### What the task asks:
Needed from the data below: all lines that contain the word "your".
─── Input records
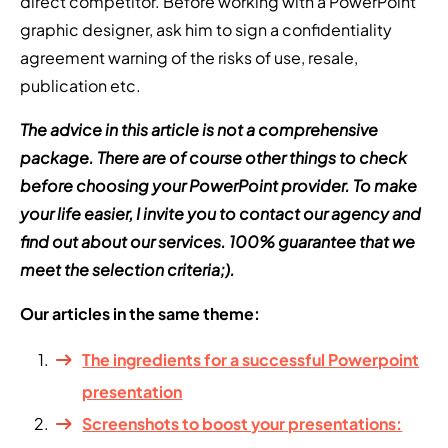
direct competitor. Before working with a PowerPoint
graphic designer, ask him to sign a confidentiality
agreement warning of the risks of use, resale,
publication etc.
The advice in this article is not a comprehensive
package. There are of course other things to check
before choosing your PowerPoint provider. To make
your life easier, I invite you to contact our agency and
find out about our services. 100% guarantee that we
meet the selection criteria;).
Our articles in the same theme:
The ingredients for a successful Powerpoint
presentation
Screenshots to boost your presentations:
──────
### Response to this exercise:
before choosing your PowerPoint provider. To make
your life easier, I invite you to contact our agency and
Screenshots to boost your presentations:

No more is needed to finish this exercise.